Tuesday, September 14, 2010
IN 1986, 68 per cent of middle-income Melbourne households headed by people aged 25 to 44 owned their own home. By 2006, only 57 per cent of the equivalent group were home owners. The slide was even sharper in Sydney: from 60 per cent to 45 per cent. The blame game over Sydney's problems have missed a basic point: young people have left Australia's biggest city to go somewhere they can afford to buy a home.
One day, they could have to leave Melbourne, too.
What is so remarkable about this slump in home ownership rates, say Flinders University housing experts Joe Flood and Emma Baker, is that it happened in an era of rising employment and prosperity. Gross household income rose 23 per cent in the decade to 2006. Workforce participation rates hit record highs. Normally, that creates more home ownership. This time we saw less.
"It appears that the benefit of higher household incomes in the benign decade 1998-2007 went into pushing up house prices and debt, rather than improving home ownership or increasing the stock of housing," they conclude in a new paper for the Australian Housing and Urban Research Institute.
"The country that promised limitless land, cheap housing and near-universal home ownership to all comers now has some of the most expensive housing in the world.
"High house prices act as a drag upon growth and competitiveness, have exaggerated inequities of wealth and intergenerational equity, and they will eventually increase the welfare burden on the community."
Anyone disagree with that? All of us who own a home feel good about seeing its value rise until we have to buy another home, when we find it's just inflation. The wealth it confers is illusory, unless you take your money out of housing, and invest it somewhere else.
And the cost of those prices is that a million or so young and lower-income Australians who want to buy a home of their own are now unable to afford a home that suits them. It has been a classic case of policy failure the more so, as the Reserve Bank has pointed out, because the tide of rental investment that has pushed up prices is essentially tax-driven.
It's one of the big problems that a bold, reformist government should take on. Yet the new Gillard government no longer has a minister for housing. Social housing has gone to Mark Arbib, and hopefully that means the senior portfolio minister, Jenny Macklin, amid all her other responsibilities, will now take charge of the issue herself to drive reform.
Housing prices are primarily an issue disadvantaging the young. But Flood and Baker highlight other lesser-known victims. In the 45-to-64 age group, between 1986 and 2006, the proportion of lower-middle income households in Melbourne without their own home rose from 19 per cent to 28 per cent, and in Sydney from 26 per cent to 40 per cent. And in the lowest income group of that age, 53 per cent are no longer home owners in Sydney and 40 per cent in Melbourne.
That implies, they warn, that in future many, many retirees will not own their homes, and will require costly rental assistance.

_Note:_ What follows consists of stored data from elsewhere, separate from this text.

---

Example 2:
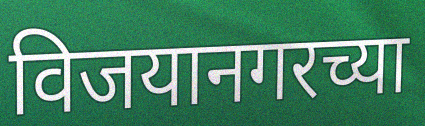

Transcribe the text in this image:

विजयानगरच्या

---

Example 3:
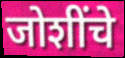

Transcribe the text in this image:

जोशींचे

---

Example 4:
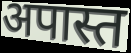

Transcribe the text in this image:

अपास्त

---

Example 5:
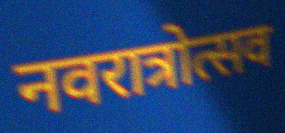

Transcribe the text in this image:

नवरात्रोत्सव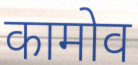
कामोवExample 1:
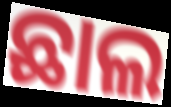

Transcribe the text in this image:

ଛାଲ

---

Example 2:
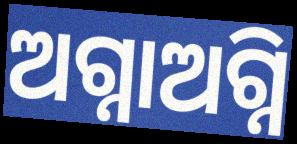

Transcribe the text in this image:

ଅଗ୍ନାଅଗ୍ନି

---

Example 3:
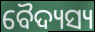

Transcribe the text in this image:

ବୈଦ୍ୟସ୍ୟ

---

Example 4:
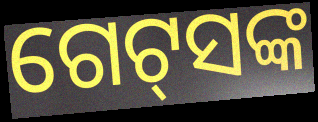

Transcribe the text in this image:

ଗେଟ୍‌ସଙ୍କ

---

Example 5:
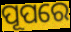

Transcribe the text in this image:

ପୂପରେ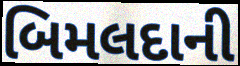
બિમલદાનીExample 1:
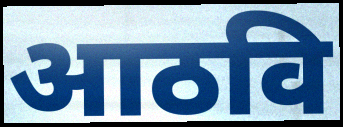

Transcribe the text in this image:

आठवि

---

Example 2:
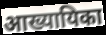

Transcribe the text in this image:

आख्यायिका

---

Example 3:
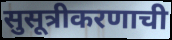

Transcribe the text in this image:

सुसूत्रीकरणाची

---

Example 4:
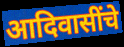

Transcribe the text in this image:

आदिवासींचे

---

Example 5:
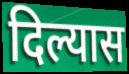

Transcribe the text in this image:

दिल्यासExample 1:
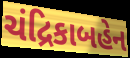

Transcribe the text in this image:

ચંદ્રિકાબહેન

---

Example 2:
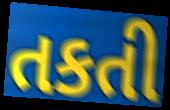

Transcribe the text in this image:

તકતી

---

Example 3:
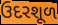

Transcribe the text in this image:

ઉદરશૂળ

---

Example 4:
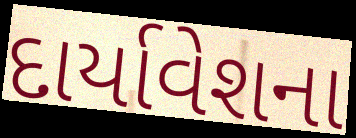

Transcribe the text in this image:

દાર્યાવેશના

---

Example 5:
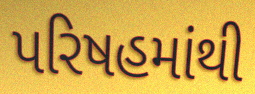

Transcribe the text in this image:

પરિષહમાંથી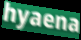
hyaenaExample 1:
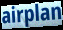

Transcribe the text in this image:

airplan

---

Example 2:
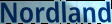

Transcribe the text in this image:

Nordland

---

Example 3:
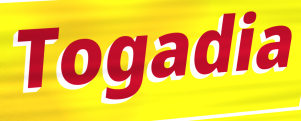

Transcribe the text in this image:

Togadia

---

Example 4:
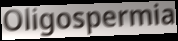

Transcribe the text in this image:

Oligospermia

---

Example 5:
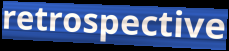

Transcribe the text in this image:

retrospective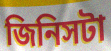
জিনিসটা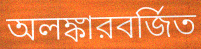
অলঙ্কারবর্জিত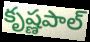
కృష్ణపాల్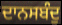
ਦਾਨਸਬੰਦੁ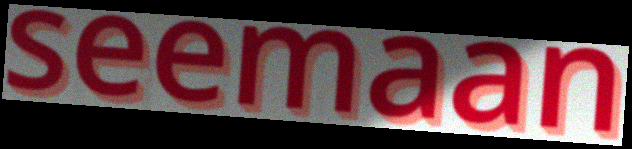
seemaan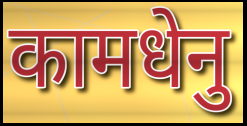
कामधेनु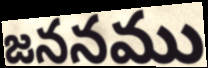
జననముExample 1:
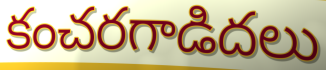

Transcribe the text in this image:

కంచరగాడిదలు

Flood and Baker see three ways to tackle the problem. As the libertarians argue, we could end zoning, and allow people to build anything, anywhere: but any government that did so would not be re-elected. And the huge price rises in Melbourne despite ample zoned land shows that's not the problem.

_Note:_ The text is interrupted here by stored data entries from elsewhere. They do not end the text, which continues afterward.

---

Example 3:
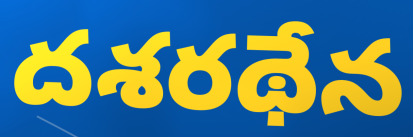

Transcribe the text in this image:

దశరథేన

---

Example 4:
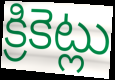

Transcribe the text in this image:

క్రికెట్లు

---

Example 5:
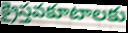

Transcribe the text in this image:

క్రైస్తవకూటాలకుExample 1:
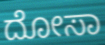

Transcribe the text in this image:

ದೋಸಾ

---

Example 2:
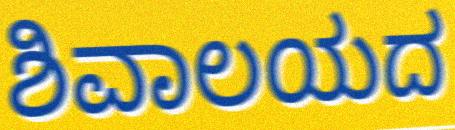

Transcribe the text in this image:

ಶಿವಾಲಯದ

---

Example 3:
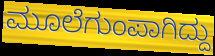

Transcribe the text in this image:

ಮೂಲೆಗುಂಪಾಗಿದ್ದು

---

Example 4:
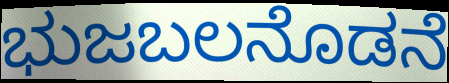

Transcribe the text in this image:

ಭುಜಬಲನೊಡನೆ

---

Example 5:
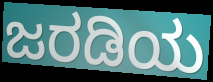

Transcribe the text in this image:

ಜರಡಿಯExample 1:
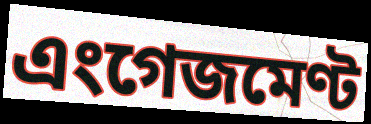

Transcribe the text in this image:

এংগেজমেণ্ট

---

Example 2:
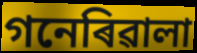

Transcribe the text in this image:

গনেৰিৱালা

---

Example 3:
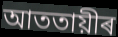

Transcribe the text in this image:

আততায়ীৰ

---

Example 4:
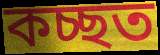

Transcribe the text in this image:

কচ্ছত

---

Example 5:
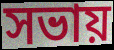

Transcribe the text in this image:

সভায়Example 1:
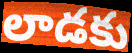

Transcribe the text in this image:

లాడకు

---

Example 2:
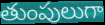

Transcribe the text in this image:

తుంపులుగా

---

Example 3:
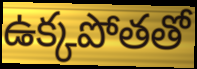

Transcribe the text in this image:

ఉక్కపోతతో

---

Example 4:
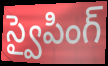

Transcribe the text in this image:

స్వైపింగ్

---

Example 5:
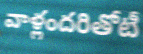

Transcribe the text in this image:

వాళ్లందరితోటీ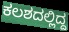
ಕಲಶದಲ್ಲಿದ್ದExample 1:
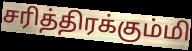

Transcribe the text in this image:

சரித்திரக்கும்மி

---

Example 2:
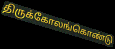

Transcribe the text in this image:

திருக்கோலங்கொண்டு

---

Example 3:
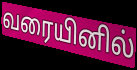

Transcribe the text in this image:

வரையினில்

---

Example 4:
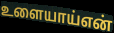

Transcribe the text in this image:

உளையாய்என்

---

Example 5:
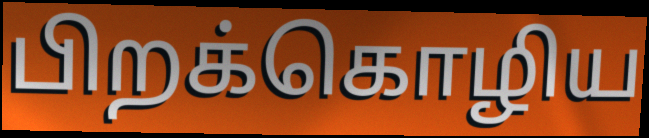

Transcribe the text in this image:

பிறக்கொழிய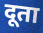
दूता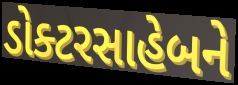
ડોક્ટરસાહેબને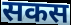
सकसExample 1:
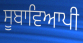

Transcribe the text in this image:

ਸੂਬਾਵਿਆਪੀ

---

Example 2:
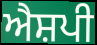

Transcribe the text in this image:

ਐਸ਼ਪੀ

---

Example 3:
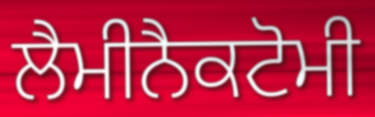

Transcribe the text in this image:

ਲੈਮੀਨੈਕਟੋਮੀ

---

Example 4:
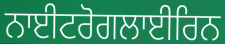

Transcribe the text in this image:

ਨਾਈਟਰੋਗਲਾਈਰਿਨ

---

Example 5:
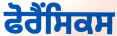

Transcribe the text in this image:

ਫੋਰੈਂਸਿਕਸ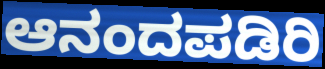
ಆನಂದಪಡಿರಿ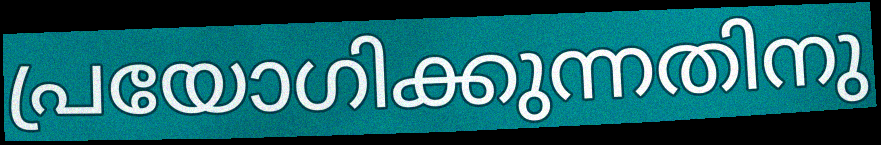
പ്രയോഗിക്കുന്നതിനുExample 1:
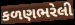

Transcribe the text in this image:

કળણભરેલી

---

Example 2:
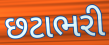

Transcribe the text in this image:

છટાભરી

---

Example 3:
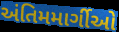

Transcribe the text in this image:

અંતિમમાર્ગીઓ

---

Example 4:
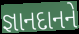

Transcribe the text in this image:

જ્ઞાનદાનને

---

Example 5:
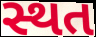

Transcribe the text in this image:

સ્થત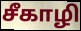
சீகாழி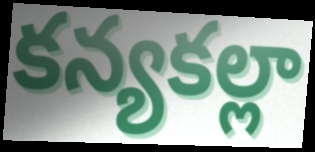
కన్యకల్లాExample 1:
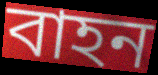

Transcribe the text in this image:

বাহন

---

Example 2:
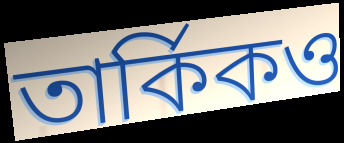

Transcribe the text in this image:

তার্কিকও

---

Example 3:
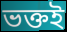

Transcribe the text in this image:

ভক্তই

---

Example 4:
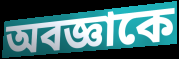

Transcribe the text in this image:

অবজ্ঞাকে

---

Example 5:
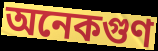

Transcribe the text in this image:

অনেকগুণ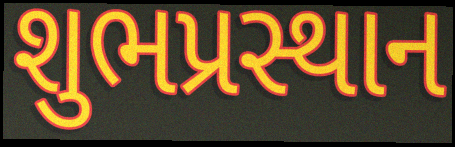
શુભપ્રસ્થાનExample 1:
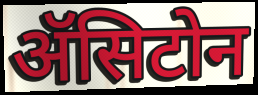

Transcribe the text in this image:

ॲसिटोन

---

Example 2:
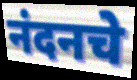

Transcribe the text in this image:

नंदनचे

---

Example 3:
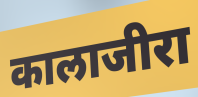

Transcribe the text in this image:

कालाजीरा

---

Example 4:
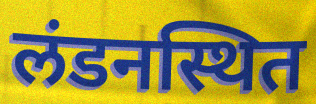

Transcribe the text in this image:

लंडनस्थित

A second option is to limit finance, as China has. With reports that banks are now offering close to 100 per cent of loan valuations again, one serious option is to bring back the old 80/20 rule, requiring borrowers to put up 20 per cent of the property's value as a deposit. But, as Flood and Baker note, in the short term that would hurt the groups you want to help.

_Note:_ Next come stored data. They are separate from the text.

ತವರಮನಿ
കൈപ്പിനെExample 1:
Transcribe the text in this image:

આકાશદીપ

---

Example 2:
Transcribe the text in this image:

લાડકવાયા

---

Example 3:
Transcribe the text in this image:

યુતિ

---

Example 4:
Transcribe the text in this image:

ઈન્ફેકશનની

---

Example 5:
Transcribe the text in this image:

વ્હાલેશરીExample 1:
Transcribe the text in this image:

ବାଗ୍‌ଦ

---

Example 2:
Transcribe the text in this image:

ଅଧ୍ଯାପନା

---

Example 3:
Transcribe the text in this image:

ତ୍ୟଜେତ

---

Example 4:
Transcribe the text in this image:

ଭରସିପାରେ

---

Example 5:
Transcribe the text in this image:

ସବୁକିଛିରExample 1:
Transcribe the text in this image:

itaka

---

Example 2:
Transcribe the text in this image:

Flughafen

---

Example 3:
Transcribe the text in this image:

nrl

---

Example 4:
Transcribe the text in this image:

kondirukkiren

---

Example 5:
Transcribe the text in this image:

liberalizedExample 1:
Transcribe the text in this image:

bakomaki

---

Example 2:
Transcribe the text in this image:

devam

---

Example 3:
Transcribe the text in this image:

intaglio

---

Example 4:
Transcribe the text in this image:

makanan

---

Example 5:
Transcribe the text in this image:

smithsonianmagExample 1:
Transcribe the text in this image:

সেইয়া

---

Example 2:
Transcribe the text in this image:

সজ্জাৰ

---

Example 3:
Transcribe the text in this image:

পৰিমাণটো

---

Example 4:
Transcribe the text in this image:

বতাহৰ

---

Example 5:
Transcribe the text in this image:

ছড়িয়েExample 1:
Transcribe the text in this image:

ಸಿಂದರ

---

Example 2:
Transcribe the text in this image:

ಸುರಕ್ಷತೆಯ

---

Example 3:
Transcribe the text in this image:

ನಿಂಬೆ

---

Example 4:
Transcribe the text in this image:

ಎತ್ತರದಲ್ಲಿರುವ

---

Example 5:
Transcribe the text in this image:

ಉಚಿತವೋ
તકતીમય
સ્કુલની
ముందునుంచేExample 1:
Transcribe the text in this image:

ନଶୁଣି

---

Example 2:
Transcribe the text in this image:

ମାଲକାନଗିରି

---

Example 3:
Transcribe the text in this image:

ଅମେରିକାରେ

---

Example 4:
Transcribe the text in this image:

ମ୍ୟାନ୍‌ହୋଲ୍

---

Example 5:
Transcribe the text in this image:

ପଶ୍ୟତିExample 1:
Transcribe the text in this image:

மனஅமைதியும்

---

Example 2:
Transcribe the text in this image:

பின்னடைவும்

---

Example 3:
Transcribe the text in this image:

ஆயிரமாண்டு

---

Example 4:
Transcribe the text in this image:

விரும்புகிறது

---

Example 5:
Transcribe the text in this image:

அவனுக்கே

They argue instead for a range of targeted solutions. Some would require tax reform and a lot of political courage: taxing the capital gains on owner-occupied homes, and quarantining negative gearing by preventing owners using rental losses to reduce tax, except for new housing projects.
Other proposals include programs to build more affordable housing, and to tackle the rapid fall in home ownership among lower-income over-45s.
The weakness of their paper is that it looks for demographic reasons for the fall in home ownership, when it is clearly the result of competition from housing investors.
In the 1980s, 85 per cent of finance to buy existing homes went to owner-occupiers and 15 per cent to investors. In the '00s, investors' share averaged 41 per cent. In Victoria, in May and June 2010, investors buying existing homes got 51 per cent of bank finance, and owner-occupiers 49 per cent.
You cannot have investors increasing their share of the market without squeezing out the first home buyers. It's a zero-sum game, and politicians such as Wayne Swan who give $5 billion a year in tax breaks to investors are in effect blocking young and low-income buyers from owning a home.
Oh no, they say, you can't take away the negative gearing tax break without creating a shortage of rental housing. Yes, you can.
Aspiring first home buyers are mostly renters. When they buy a home, they cease to rent. There is one less home to rent, but one less household wanting rental housing. Supply falls by one, demand falls by one, and the net balance is unchanged. The market does not tighten. Rents do not rise. Families are not thrown out on the street.
This is an issue ripe for a reform government that is prepared to lose some skin to make Australia work better.